The German violinist is one of three laureates for 2019, along with hip hop DJ Grandmaster Flash and the Playing For Change Foundation


Anne-Sophie Mutter was today announced as a 2019 laureate of the Polar Music Prize, an annual award administered by the Royal Swedish Academy of Music since 1992.

The prize, which includes 1m Swedish Krona (c. £86,000/$110,000) for each winner, is usually awarded to one classical and one pop musician each year. For 2019 it has three laureates, with Mutter joined by hip hop DJ Grandmaster Flash and the Playing For Change Foundation.

The awards will be presented at a ceremony in Stockholm on 11 June which will be broadcast live on TV4 at 8pm CET, and aslo throughout Europe on the channel’s streaming service

Mutter said: ‘It is a huge honour to be in this illustrious group of musicians who have received the Polar Music Prize.
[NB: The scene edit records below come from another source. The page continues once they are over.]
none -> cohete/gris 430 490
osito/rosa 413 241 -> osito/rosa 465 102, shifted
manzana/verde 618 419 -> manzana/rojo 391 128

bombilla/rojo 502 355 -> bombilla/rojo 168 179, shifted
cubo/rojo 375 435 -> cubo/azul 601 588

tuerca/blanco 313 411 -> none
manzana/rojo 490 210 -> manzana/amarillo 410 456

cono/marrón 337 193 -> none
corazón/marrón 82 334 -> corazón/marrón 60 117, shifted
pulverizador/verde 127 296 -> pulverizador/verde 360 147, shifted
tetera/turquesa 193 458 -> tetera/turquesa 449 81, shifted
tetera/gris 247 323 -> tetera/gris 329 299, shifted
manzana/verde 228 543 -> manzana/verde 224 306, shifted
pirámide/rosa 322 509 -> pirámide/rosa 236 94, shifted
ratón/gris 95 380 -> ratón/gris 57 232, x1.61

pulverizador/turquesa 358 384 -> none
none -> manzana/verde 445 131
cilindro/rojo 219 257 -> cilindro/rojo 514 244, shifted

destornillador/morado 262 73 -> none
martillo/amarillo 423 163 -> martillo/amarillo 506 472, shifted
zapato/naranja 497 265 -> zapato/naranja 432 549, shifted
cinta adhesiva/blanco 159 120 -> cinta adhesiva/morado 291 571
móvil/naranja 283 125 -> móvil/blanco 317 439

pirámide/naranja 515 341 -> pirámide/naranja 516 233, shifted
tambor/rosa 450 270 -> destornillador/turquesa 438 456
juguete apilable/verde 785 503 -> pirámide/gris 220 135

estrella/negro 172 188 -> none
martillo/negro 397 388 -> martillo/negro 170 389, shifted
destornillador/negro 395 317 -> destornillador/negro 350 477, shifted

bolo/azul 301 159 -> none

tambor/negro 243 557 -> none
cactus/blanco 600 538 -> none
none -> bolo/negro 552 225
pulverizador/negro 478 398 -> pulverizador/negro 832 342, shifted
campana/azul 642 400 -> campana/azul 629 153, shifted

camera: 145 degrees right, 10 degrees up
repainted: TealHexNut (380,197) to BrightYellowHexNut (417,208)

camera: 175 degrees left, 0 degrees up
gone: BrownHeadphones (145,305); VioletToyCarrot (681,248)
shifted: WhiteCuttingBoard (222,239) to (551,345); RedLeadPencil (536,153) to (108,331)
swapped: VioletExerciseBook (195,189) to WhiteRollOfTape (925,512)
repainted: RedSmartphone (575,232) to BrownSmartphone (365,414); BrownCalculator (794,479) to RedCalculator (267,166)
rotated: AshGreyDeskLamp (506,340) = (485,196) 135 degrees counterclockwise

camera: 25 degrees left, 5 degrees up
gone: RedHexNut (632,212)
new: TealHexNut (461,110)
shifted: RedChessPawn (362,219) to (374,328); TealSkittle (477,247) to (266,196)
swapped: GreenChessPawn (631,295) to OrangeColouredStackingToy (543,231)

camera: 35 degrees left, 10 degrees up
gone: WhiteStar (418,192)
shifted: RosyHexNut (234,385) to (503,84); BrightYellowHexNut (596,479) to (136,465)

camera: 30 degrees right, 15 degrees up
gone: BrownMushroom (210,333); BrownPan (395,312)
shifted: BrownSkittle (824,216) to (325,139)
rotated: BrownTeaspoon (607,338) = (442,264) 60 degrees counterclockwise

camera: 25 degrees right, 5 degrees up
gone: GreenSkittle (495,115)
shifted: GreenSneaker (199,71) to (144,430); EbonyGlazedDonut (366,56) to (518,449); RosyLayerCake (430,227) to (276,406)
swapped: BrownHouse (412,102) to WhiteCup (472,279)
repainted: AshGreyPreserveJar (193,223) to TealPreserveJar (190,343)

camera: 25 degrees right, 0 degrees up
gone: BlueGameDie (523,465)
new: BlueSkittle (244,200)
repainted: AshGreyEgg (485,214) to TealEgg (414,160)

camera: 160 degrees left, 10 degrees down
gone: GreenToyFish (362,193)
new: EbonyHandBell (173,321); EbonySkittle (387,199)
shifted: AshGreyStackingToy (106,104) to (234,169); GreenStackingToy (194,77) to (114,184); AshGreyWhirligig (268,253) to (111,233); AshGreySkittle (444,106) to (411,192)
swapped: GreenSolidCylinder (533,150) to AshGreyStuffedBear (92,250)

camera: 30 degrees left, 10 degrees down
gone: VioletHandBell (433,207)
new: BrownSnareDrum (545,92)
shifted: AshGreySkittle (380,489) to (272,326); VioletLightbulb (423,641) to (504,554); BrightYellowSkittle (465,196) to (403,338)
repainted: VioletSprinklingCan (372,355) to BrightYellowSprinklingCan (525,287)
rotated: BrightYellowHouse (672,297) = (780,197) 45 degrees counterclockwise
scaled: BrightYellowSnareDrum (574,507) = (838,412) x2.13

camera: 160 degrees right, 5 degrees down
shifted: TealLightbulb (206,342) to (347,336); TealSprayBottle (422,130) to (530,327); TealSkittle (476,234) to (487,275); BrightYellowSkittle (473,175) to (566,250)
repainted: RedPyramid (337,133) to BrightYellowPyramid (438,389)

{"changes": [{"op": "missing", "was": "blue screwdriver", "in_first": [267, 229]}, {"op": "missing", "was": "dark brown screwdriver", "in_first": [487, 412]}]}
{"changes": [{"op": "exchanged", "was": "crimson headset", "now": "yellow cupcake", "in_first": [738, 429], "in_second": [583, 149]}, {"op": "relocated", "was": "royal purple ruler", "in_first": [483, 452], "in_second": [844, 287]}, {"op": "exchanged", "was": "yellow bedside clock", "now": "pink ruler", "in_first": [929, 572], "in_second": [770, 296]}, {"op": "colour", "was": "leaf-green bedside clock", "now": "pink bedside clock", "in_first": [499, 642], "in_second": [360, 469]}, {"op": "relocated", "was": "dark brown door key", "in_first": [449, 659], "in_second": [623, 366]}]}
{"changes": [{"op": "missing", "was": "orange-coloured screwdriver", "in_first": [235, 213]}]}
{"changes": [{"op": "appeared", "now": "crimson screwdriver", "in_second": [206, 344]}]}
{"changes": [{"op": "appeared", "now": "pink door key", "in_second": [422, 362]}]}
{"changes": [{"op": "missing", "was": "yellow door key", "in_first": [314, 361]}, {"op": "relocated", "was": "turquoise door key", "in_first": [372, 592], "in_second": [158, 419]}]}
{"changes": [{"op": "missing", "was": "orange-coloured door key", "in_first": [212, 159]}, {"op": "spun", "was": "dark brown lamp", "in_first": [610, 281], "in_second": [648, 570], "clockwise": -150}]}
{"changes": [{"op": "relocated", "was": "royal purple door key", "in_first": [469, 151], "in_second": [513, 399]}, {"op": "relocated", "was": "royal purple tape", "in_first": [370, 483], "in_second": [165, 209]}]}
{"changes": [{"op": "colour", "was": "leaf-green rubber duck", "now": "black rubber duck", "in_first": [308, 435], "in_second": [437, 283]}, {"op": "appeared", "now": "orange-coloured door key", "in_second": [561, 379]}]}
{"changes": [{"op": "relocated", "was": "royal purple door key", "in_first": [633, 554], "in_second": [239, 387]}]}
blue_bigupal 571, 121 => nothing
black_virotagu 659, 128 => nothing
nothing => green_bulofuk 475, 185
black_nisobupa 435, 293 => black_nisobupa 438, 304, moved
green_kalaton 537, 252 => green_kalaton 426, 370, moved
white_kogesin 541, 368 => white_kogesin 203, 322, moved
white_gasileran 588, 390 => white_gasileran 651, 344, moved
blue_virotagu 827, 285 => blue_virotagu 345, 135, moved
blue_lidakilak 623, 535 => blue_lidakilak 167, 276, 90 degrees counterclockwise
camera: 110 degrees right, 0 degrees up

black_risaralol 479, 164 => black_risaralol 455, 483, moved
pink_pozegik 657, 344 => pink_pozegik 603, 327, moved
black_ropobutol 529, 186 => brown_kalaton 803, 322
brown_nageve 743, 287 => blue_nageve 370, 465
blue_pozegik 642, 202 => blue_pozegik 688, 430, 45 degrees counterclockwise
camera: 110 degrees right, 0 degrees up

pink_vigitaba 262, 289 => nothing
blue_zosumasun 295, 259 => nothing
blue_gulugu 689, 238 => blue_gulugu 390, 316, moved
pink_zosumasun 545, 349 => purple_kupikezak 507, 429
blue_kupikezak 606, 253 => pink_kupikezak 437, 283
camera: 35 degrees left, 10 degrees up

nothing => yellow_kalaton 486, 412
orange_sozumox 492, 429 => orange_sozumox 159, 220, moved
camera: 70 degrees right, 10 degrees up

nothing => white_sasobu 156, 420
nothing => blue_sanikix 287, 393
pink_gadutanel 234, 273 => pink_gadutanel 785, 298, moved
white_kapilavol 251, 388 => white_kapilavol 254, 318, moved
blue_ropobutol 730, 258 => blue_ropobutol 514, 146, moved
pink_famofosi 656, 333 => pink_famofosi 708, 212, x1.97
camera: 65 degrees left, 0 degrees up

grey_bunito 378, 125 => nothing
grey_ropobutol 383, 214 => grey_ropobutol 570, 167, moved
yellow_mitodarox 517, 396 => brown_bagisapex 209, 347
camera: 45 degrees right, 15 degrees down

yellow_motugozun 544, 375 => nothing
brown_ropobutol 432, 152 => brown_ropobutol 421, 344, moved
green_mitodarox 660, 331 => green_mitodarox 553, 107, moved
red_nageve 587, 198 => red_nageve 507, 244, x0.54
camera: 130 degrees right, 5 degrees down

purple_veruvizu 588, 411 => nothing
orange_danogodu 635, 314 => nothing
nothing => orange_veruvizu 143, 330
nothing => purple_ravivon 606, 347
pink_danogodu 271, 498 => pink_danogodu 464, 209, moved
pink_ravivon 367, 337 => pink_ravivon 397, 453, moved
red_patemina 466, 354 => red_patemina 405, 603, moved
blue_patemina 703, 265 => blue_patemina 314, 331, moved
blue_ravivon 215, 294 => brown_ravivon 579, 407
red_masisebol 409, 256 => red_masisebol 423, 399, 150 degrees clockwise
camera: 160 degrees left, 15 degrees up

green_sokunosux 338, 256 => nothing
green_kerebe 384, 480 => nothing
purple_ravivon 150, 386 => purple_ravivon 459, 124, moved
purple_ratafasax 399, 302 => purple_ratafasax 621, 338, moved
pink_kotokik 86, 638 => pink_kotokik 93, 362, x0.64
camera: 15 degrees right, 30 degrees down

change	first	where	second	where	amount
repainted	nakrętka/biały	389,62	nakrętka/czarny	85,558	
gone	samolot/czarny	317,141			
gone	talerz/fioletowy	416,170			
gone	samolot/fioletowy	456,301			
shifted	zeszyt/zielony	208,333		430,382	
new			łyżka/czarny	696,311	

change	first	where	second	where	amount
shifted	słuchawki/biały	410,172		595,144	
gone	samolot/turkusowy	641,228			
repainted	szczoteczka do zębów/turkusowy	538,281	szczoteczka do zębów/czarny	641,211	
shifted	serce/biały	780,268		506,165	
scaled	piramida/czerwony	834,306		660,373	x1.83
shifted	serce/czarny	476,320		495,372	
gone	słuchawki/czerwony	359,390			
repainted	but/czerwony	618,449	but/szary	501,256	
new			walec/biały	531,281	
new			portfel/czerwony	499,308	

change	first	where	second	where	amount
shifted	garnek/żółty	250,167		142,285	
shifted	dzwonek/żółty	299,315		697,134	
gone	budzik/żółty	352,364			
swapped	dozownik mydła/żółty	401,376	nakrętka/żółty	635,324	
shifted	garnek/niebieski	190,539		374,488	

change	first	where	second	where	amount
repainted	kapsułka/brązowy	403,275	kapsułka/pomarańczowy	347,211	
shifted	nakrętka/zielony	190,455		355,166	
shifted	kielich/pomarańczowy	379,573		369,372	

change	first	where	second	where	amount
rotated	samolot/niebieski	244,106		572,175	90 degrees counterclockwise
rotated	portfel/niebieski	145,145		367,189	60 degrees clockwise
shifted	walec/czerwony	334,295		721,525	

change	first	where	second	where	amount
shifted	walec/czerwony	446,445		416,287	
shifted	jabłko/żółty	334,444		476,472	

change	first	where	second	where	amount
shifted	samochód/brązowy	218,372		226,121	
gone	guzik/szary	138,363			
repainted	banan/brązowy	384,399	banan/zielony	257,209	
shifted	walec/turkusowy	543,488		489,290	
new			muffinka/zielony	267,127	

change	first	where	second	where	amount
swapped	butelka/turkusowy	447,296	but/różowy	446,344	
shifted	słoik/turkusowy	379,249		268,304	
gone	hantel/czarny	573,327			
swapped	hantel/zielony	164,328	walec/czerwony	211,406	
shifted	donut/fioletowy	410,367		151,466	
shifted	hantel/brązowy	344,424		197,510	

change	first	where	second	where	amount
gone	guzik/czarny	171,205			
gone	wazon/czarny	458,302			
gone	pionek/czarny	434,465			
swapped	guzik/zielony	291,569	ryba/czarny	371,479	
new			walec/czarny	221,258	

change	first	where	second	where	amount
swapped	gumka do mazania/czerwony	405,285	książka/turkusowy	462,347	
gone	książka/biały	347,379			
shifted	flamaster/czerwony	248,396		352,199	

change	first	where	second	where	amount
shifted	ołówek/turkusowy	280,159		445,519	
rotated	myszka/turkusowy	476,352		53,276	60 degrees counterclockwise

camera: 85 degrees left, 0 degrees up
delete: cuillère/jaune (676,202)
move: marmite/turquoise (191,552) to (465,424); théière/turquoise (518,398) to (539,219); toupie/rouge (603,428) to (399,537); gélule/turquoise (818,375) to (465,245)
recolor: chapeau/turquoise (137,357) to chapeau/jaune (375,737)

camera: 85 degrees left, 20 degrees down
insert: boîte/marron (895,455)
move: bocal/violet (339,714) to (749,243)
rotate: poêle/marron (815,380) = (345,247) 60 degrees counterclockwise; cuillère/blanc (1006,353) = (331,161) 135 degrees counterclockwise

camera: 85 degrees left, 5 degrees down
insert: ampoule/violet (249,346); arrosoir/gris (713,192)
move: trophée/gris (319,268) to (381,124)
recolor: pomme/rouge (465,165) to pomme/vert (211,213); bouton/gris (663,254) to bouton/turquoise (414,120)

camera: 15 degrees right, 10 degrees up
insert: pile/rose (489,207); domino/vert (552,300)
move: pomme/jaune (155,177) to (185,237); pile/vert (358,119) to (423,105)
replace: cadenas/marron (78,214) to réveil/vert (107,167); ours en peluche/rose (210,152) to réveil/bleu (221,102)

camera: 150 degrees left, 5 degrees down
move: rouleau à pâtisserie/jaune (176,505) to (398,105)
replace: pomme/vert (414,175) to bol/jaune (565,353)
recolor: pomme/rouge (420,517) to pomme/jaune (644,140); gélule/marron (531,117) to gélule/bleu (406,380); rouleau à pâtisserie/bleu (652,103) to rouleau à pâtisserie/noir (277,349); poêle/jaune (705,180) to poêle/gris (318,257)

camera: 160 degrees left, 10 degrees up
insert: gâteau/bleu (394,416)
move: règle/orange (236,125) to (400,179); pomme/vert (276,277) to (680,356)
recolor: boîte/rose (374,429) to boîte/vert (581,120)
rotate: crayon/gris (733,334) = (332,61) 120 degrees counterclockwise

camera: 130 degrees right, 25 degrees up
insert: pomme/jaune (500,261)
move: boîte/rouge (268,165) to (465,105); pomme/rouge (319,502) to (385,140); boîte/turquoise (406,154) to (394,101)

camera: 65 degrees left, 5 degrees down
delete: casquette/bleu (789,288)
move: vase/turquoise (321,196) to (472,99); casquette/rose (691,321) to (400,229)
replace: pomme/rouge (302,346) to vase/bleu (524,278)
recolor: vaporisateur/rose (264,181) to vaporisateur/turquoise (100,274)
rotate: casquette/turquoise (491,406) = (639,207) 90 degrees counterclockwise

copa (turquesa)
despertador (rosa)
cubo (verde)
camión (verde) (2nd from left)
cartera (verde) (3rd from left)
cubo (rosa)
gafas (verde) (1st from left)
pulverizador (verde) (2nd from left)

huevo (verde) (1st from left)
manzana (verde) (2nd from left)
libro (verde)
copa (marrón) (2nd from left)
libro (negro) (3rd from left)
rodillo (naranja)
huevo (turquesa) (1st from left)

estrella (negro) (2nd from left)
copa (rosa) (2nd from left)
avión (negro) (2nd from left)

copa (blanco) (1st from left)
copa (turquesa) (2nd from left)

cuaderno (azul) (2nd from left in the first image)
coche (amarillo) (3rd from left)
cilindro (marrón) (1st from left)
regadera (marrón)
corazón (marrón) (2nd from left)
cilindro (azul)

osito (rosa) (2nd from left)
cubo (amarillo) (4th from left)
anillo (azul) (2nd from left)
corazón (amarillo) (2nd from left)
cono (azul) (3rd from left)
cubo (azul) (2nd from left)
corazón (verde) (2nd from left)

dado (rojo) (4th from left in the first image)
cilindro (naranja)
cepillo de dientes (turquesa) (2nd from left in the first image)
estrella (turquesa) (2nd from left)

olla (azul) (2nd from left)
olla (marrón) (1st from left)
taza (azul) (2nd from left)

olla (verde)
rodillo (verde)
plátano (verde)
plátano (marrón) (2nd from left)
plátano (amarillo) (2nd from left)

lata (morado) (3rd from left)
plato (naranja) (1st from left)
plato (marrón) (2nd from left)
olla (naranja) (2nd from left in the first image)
I’m deeply honoured and humbled and I can’t wait to come to Stockholm and meet the other recipients.’

Previous string players to win the prize include Mstislav Rostropovich in 1995 alongside Elton John, Isaac Stern in 2000 alongside Bob Dylan, the Kronos Quartet in 2011 alongside Patti Smith and, most recently, Yo-Yo Ma in 20122 along with Paul Simon.

‘Anne-Sophie Mutter is a musical phenomenon,’ said the award citation.

‘For more than 40 years the German violinist has thrilled audiences around the world with her virtuosity and astonishing clarity. The four-time Grammy Award winner is equally committed to the performance of traditional and modern composers, to date she has played the world premieres of 26 works, and has had many pieces composed for her.

‘As well as a packed international concert calendar, Anne-Sophie Mutter dedicates herself to numerous benefit projects and through her two charitable institutions supports future generations of musicians.’

The Playing For Change Foundation, founded in 2007, provides music education through 15 projects internationally, mainl in developing countries, reaching 2,000 young people a week.

Marie Ledin, managing director of the Polar Music Prize, said: ‘We are delighted to honour three Laureates this year, only the second time we’ve done so in our 28 year history. In Grandmaster Flash, Anne-Sophie Mutter and Playing For Change, we have three spectacular Laureates; we are all looking forward to welcoming them to Stockholm and paying tribute to their work and talent at the award ceremony on 11 June.’